Walker was an owner and president of Western Architectural Services in Draper, Utah, a thematic manufacturing company (see www.western-architectural.com). He also was one of the founders of a national watch company, Precision Time (formerly Batteries & Bands).

From 2004 to 2017, Walker was involved with the Joseph Smith Papers Project of The Church of Jesus Christ of Latter-day Saints, including as the Legal and Business Series Editor and Manager, the associate managing editor, and as a senior advisor. He has spoken widely on early Mormonism, including at BYU Education Week, the John Whitmer Historical Association, and the Mormon History Association.
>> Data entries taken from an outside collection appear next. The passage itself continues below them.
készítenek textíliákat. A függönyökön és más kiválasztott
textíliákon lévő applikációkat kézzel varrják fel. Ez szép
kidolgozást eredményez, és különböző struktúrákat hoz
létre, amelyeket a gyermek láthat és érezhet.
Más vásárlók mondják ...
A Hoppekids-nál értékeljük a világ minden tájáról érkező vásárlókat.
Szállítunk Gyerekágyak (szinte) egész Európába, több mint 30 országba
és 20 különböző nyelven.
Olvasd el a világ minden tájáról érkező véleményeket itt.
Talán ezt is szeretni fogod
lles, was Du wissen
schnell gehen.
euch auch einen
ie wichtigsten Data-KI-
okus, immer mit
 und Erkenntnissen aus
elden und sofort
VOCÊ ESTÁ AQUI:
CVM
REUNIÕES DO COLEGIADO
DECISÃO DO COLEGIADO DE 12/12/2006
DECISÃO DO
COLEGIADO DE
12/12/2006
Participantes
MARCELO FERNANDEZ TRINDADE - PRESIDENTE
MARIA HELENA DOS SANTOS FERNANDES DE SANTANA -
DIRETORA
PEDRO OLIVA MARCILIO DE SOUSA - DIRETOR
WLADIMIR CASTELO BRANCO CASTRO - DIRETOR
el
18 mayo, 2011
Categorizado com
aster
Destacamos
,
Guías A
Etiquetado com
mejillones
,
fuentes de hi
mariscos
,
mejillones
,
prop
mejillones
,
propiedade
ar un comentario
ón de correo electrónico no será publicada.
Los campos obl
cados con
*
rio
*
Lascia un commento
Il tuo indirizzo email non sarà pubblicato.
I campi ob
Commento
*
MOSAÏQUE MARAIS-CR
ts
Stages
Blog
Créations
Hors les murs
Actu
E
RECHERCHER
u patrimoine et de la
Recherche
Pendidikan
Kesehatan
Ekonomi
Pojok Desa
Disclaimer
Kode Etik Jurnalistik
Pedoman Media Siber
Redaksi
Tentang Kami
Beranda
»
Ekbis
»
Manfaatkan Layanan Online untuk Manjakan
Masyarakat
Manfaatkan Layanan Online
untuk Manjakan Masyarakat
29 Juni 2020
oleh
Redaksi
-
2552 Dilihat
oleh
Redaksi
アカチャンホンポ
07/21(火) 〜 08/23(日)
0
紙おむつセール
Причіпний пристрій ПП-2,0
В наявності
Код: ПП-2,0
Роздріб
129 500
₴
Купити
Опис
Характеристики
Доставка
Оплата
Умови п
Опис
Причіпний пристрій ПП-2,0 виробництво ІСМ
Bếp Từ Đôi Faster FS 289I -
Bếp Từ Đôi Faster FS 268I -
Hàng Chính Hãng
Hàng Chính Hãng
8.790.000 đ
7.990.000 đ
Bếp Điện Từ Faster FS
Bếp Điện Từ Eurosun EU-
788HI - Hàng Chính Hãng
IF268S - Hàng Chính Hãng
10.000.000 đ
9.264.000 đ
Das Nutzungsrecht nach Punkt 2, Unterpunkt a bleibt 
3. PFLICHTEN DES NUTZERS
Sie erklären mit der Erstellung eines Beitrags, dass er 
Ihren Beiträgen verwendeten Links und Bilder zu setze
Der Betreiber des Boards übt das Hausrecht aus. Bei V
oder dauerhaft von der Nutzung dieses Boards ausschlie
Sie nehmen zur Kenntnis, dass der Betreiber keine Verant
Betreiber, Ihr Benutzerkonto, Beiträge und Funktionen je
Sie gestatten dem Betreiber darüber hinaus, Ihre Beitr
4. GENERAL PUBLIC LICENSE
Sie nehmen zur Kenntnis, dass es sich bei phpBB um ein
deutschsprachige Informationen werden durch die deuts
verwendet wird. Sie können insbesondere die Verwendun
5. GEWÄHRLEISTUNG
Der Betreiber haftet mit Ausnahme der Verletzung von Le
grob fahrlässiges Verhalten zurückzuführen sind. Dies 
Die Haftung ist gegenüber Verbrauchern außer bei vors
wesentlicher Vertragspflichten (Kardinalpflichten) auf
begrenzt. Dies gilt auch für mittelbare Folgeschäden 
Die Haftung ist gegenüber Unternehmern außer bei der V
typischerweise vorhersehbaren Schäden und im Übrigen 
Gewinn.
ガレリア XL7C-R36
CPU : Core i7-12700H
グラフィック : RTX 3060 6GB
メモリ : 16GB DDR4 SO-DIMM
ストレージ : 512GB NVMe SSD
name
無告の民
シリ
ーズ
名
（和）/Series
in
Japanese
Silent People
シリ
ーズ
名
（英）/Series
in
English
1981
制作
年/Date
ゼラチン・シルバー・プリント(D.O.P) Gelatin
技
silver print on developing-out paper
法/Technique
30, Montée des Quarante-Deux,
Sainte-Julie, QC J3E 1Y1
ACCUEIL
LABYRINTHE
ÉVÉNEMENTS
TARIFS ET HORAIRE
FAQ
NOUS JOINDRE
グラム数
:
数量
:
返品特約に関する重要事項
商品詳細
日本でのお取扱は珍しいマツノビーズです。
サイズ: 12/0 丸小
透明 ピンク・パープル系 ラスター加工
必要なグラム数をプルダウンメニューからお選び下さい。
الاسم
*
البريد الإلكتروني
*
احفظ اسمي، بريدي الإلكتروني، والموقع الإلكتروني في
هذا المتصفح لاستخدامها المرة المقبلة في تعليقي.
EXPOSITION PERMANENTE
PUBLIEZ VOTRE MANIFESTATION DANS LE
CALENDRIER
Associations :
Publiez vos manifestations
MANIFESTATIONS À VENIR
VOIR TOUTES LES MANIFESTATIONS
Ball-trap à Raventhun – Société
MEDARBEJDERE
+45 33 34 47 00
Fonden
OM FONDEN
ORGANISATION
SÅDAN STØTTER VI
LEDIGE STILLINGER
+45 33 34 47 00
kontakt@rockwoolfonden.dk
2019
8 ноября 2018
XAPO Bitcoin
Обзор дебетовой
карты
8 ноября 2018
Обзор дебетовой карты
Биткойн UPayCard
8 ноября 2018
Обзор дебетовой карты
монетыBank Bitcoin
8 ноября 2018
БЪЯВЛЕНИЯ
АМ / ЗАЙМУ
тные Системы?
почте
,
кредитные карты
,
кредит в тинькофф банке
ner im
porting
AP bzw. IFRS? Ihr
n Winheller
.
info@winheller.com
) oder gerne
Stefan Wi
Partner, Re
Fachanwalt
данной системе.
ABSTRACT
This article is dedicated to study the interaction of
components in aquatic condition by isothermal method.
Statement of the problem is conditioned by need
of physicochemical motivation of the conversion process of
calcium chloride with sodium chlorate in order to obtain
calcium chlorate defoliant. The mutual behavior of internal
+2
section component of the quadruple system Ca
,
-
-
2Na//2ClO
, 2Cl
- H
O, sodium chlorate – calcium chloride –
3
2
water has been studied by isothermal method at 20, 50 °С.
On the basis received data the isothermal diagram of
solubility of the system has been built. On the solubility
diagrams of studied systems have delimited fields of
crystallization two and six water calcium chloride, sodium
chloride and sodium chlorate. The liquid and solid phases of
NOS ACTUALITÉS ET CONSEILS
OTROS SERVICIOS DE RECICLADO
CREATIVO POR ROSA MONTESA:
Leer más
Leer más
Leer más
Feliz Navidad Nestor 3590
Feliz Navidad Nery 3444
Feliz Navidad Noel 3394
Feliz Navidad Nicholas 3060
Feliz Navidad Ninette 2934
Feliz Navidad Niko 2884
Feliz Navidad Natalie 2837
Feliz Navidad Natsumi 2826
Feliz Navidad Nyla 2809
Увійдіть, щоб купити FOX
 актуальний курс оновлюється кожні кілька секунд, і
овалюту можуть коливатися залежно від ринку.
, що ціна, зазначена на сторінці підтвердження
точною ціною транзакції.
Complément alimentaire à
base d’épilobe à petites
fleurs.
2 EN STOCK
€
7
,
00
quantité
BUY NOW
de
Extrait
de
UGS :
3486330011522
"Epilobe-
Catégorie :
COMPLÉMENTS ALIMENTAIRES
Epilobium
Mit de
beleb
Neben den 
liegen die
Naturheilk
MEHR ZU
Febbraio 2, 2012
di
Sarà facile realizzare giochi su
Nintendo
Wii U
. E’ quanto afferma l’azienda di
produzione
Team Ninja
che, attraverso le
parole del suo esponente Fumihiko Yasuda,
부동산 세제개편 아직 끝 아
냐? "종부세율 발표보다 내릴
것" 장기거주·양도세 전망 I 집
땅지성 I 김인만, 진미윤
In 2012, Walker was asked by The Church of Jesus Christ of Latter-day Saints to participate with the Illinois Supreme Court Historic Preservation Commission and the Abraham Lincoln Presidential Library and Museum in developing a year-long program on the Mormon involvement in the Illinois judicial system during the 1840s. This assignment led to Walker writing a script to re-create Joseph Smith's three extradition hearings.

Walker co-edited Sustaining the Law: Joseph Smith Legal Encounters (2014, BYU Studies, Brigham Young University) with John W. Welch and Gordon A. Madsen. Walker co-authored Gathering to La'ie with Riley Moore Moffat and Fred E. Woods. He has managed to recover the tune of "A Poor Wayfaring Man of Grief" used by John Taylor at Carthage Jail. He was also involved in uncovering documents that more clearly showed George M. Hinkle as a traitor to the interests of the Latter-day Saints.

Walker taught at the College of Religion, Church History and Doctrine at Brigham Young University for six years. He has been an adjunct professor at the J. Reuben Clark Law School (BUY) for more than fifteen years.

Walker is on the executive board and the treasurer of the Mormon Historic Sites Foundation and the managing editor of the foundation's journal, Mormon Historical Studies. Walker is also the chairman of the board of trustees for the Brigham Young Center Foundation.

His contributions to the understanding of Mormon jurisprudence were acknowledged in John W. Welch's article "Toward a Mormon Jurisprudence". Walker's article "The Trials of Christ: The Silent Defense" was published by Biblicaltheology.com.

== Personal life ==
Walker and his wife, the former Elizabeth Hepburn, are the parents of four children and 11 grandchildren.